Volkswagen : une série de licenciements pour cause d'« absences injustifiées »
Alors que Volkswagen tente d'aligner ses ambitions au profit d'une stratégie moderne, les employés semblent plus en phase avec la recette du congé prolongé. Ce n'est pas un bon moment pour faire l'école buissonnière, surtout quand le constructeur au grand V cherche à mettre de l'ordre dans ses troupes. En à peine un semestre, plus de 500 « charmants » collabor(is)teurs ont vu leurs contrats avalés par le ragoût d’un « absentéisme » qui, à 1 milliard d’euros de pertes chaque année, ne fait rimer qu’avec économies. Du coup, à Wolfsburg, la tolérance zéro est entrée en vigueur, à la manière d’un régime draconien sur un barbecue allemand.
Des licenciements qui pèsent lourd
Les chiffres sont clairs : 548 licenciements en un souffle, et plus de 2000 avertissements envoyés comme des lettres de rupture au cœur d'une correspondance très officielle. Il ne s'agit pas juste d’un mauvais moment à passer. Thomas Schäfer, bouclant son discours, ne raté pas l’occasion de rappeler le fardeau coûtant que représente cette absence injustifiée. Franchement, pour les employés de VW, levez-vous, montrez-vous, parce que Michelin ne vous attendra pas pour la prochaine course.
Une gestion énergique des effectifs
Pour un groupe comptant plus de 560 000 employés dans le monde, ces chiffres pourraient sembler être des gouttes dans l'océan. Mais attention, VW ne plaisante pas et a compris que pour jongler entre fermetures d’usines et ajustements de production, un remaniement du personnel s'impose. Cette série de licenciements n'est que la pointe de l'iceberg, avec des prévisions de 35 000 postes supprimés d’ici 2030. C’est draconien, mais comme dirait un bon vieux sage, quand le plomb vous pèse, fermez la bouche et faites vos adieux.

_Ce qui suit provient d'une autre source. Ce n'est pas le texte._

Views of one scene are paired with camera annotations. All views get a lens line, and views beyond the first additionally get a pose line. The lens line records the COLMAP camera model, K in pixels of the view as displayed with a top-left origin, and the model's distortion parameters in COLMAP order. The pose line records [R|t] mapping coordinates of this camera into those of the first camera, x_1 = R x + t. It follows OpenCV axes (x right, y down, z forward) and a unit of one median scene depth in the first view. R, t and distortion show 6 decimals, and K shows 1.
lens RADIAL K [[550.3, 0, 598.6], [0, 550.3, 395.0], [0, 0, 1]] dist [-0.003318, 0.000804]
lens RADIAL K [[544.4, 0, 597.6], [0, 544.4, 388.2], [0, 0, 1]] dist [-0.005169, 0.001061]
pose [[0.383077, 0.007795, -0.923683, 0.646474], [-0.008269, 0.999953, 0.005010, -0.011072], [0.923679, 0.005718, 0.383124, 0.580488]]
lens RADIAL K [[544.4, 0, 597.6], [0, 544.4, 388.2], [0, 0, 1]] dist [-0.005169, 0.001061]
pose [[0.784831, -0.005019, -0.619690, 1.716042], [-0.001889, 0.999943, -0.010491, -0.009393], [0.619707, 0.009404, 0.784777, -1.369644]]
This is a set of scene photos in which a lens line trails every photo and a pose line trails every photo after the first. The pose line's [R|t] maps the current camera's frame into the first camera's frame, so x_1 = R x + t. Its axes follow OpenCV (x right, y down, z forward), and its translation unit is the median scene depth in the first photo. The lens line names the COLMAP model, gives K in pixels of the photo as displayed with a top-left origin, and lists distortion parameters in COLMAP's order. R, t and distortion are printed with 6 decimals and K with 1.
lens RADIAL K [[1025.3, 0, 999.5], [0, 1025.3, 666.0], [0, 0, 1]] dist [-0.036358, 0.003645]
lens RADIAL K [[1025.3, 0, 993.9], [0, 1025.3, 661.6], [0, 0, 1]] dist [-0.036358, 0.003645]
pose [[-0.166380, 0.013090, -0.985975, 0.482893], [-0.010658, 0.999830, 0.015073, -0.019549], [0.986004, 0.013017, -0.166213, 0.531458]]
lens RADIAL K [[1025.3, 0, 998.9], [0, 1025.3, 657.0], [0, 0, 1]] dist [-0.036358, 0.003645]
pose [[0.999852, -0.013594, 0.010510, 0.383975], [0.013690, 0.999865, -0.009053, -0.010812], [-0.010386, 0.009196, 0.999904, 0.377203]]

Des ouvrants de portes & des projets de restructuration
Et que dire de ces usines en passe de vibrer en mode pause ? Zwickau et Dresde, sites chargés de faire rouler les modèles électriques, vont connaître une semaine d'arrêt. C'est vrai que le T-Roc Cabriolet pourrait bien disparaître, mais avec la Golf, le Tiguan, et le Tayron qui continuent d'attirer un public assoiffé, VW semble osciller entre désespoir et ressuscitation.
Un avenir à redéfinir
En fin de compte, Volkswagen est pris dans une danse délicate. D'un côté, il y a la nécessité d’innover et de s’adapter aux réalités du marché, de l’autre, la pression sociale et la menace latente d’une rébellion des syndicats, à l’image de ce qui se trame chez Citroën. Ne serait-il pas temps que VW mette davantage de cœur à l'ouvrage avant que les lieux de travail ne se transforment en zones de conflits ? La route est encore longue, surtout quand on voit tous ces omnibuses en attente sur les routes d’Emilie-Romagne.